■ **Provided records**
═══

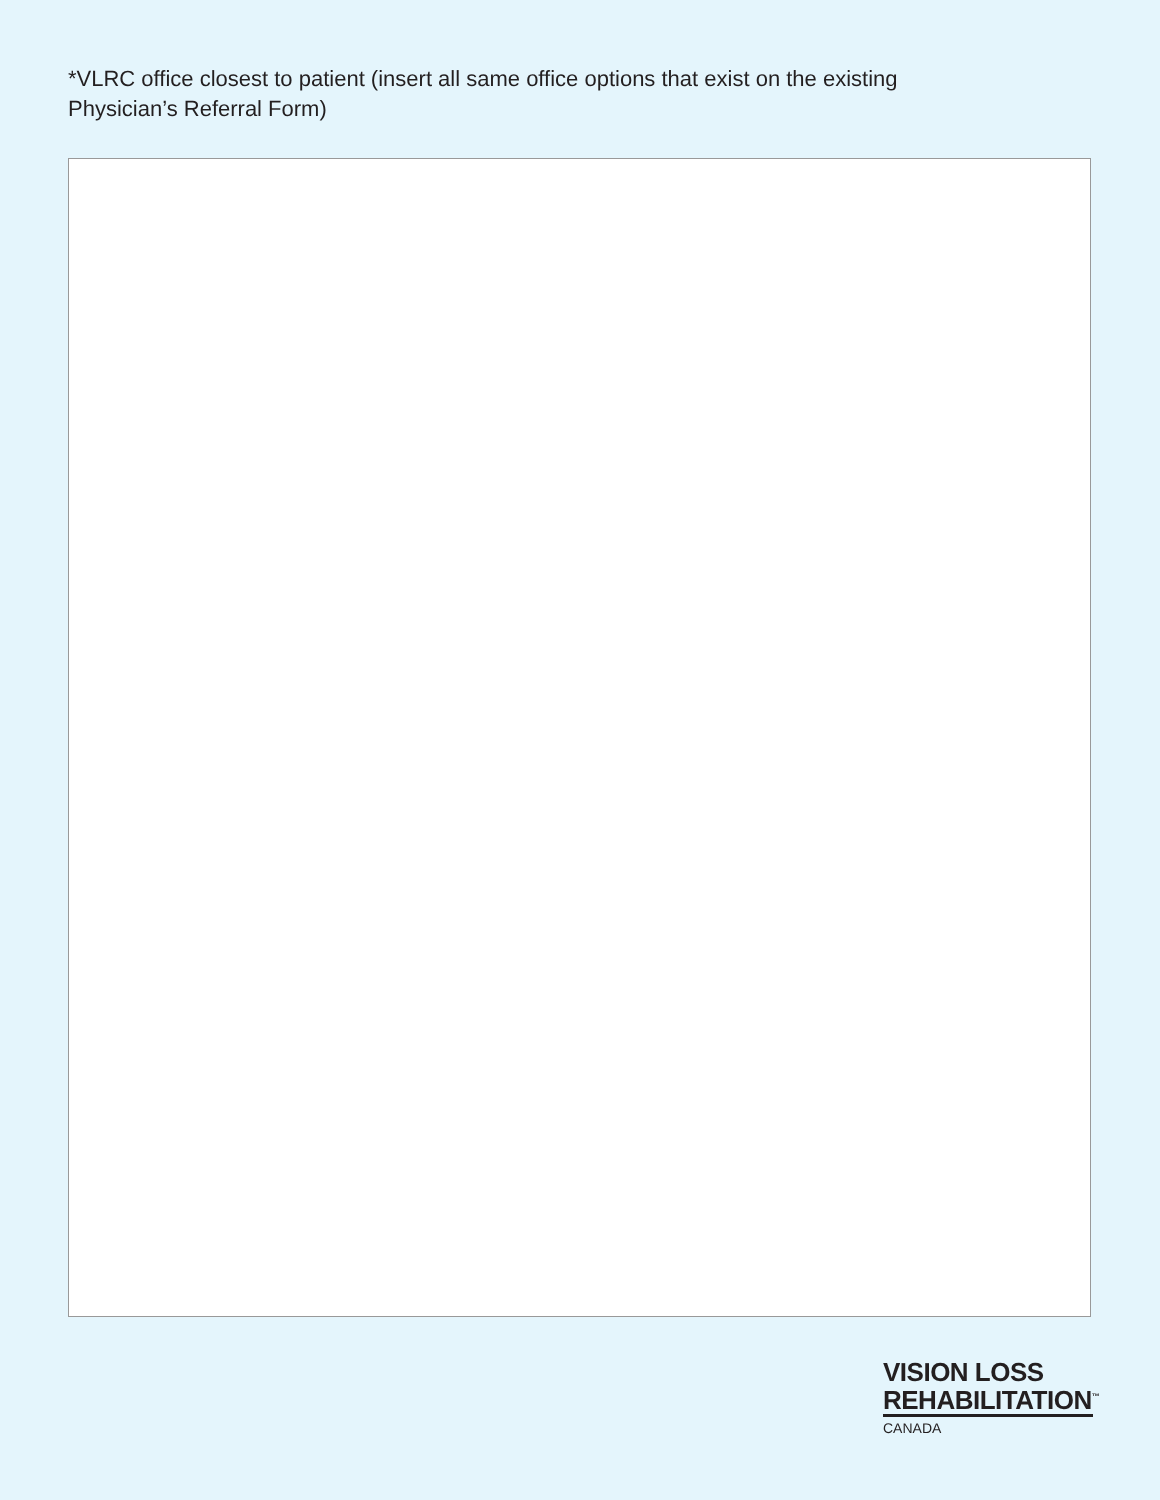*VLRC office closest to patient (insert all same office options that exist on the existing Physician’s Referral Form)
VISION LOSS
REHABILITATION<sup>™</sup>
CANADA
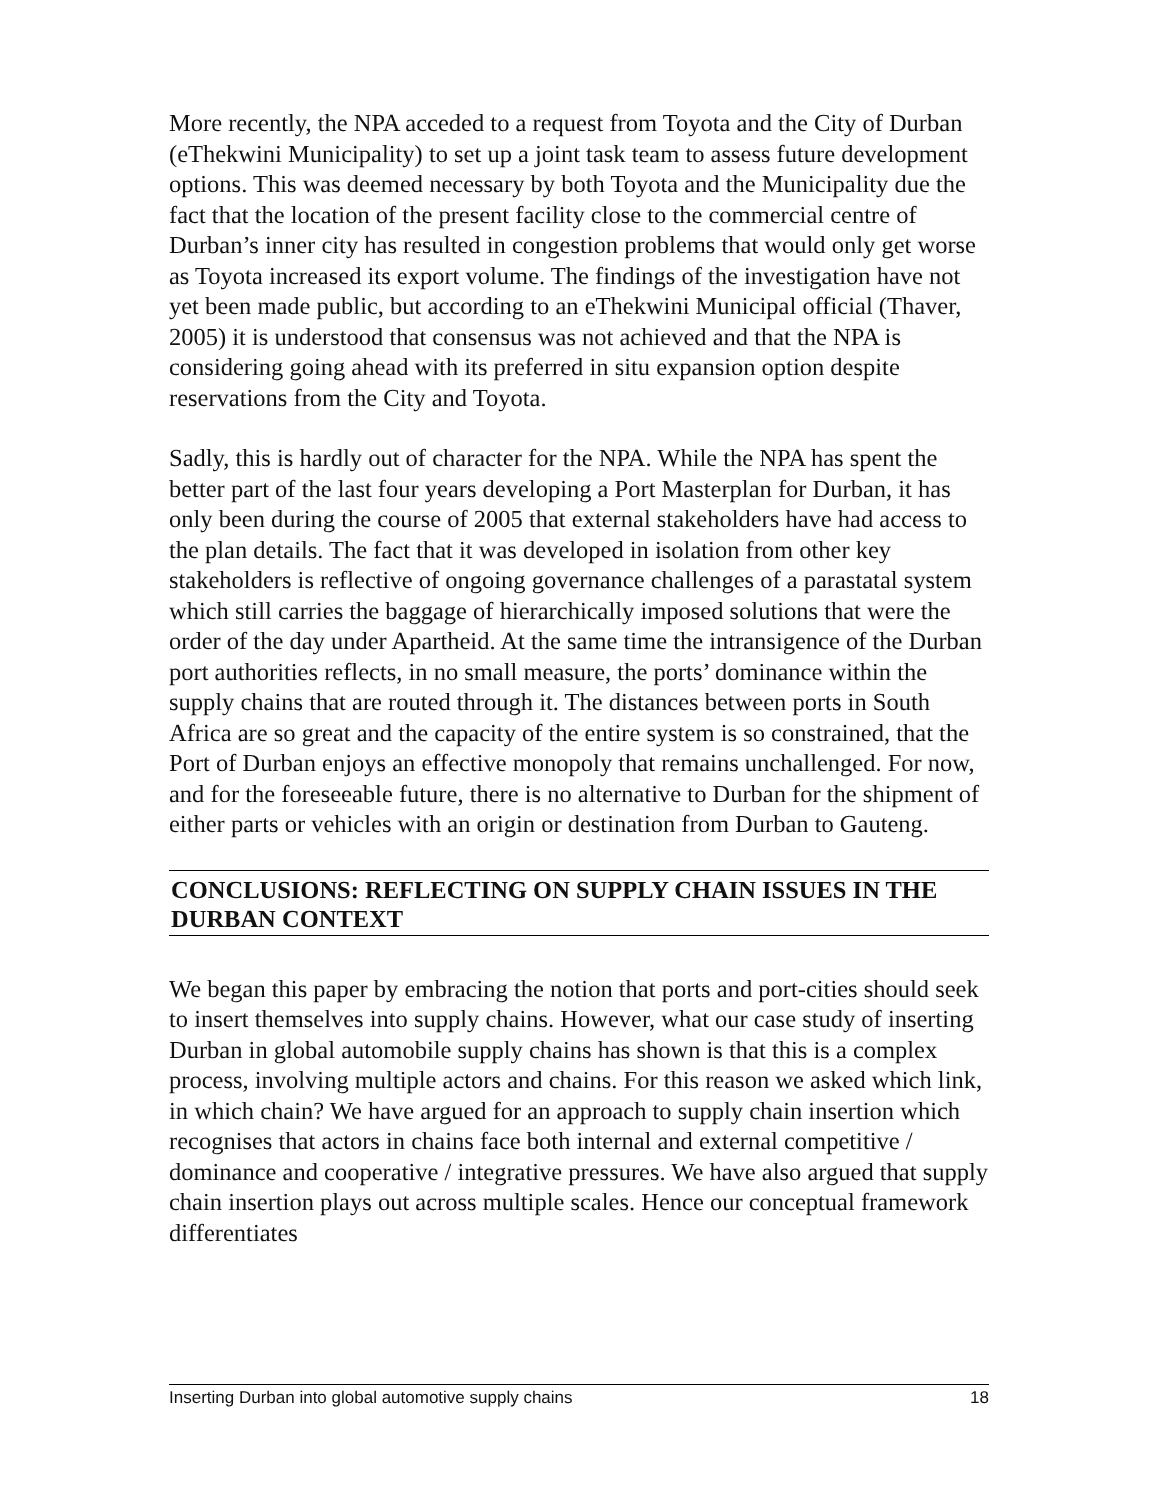More recently, the NPA acceded to a request from Toyota and the City of Durban (eThekwini Municipality) to set up a joint task team to assess future development options. This was deemed necessary by both Toyota and the Municipality due the fact that the location of the present facility close to the commercial centre of Durban’s inner city has resulted in congestion problems that would only get worse as Toyota increased its export volume. The findings of the investigation have not yet been made public, but according to an eThekwini Municipal official (Thaver, 2005) it is understood that consensus was not achieved and that the NPA is considering going ahead with its preferred in situ expansion option despite reservations from the City and Toyota.
Sadly, this is hardly out of character for the NPA. While the NPA has spent the better part of the last four years developing a Port Masterplan for Durban, it has only been during the course of 2005 that external stakeholders have had access to the plan details. The fact that it was developed in isolation from other key stakeholders is reflective of ongoing governance challenges of a parastatal system which still carries the baggage of hierarchically imposed solutions that were the order of the day under Apartheid. At the same time the intransigence of the Durban port authorities reflects, in no small measure, the ports’ dominance within the supply chains that are routed through it. The distances between ports in South Africa are so great and the capacity of the entire system is so constrained, that the Port of Durban enjoys an effective monopoly that remains unchallenged. For now, and for the foreseeable future, there is no alternative to Durban for the shipment of either parts or vehicles with an origin or destination from Durban to Gauteng.
CONCLUSIONS: REFLECTING ON SUPPLY CHAIN ISSUES IN THE DURBAN CONTEXT
We began this paper by embracing the notion that ports and port-cities should seek to insert themselves into supply chains. However, what our case study of inserting Durban in global automobile supply chains has shown is that this is a complex process, involving multiple actors and chains. For this reason we asked which link, in which chain? We have argued for an approach to supply chain insertion which recognises that actors in chains face both internal and external competitive / dominance and cooperative / integrative pressures. We have also argued that supply chain insertion plays out across multiple scales. Hence our conceptual framework differentiates
Inserting Durban into global automotive supply chains 18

═══

■ **Task goal**
Copy out, in full, each line above that has the word "external" in it.

■ **Written solution**
Sadly, this is hardly out of character for the NPA. While the NPA has spent the better part of the last four years developing a Port Masterplan for Durban, it has only been during the course of 2005 that external stakeholders have had access to the plan details. The fact that it was developed in isolation from other key stakeholders is reflective of ongoing governance challenges of a parastatal system which still carries the baggage of hierarchically imposed solutions that were the order of the day under Apartheid. At the same time the intransigence of the Durban port authorities reflects, in no small measure, the ports’ dominance within the supply chains that are routed through it. The distances between ports in South Africa are so great and the capacity of the entire system is so constrained, that the Port of Durban enjoys an effective monopoly that remains unchallenged. For now, and for the foreseeable future, there is no alternative to Durban for the shipment of either parts or vehicles with an origin or destination from Durban to Gauteng.
We began this paper by embracing the notion that ports and port-cities should seek to insert themselves into supply chains. However, what our case study of inserting Durban in global automobile supply chains has shown is that this is a complex process, involving multiple actors and chains. For this reason we asked which link, in which chain? We have argued for an approach to supply chain insertion which recognises that actors in chains face both internal and external competitive / dominance and cooperative / integrative pressures. We have also argued that supply chain insertion plays out across multiple scales. Hence our conceptual framework differentiates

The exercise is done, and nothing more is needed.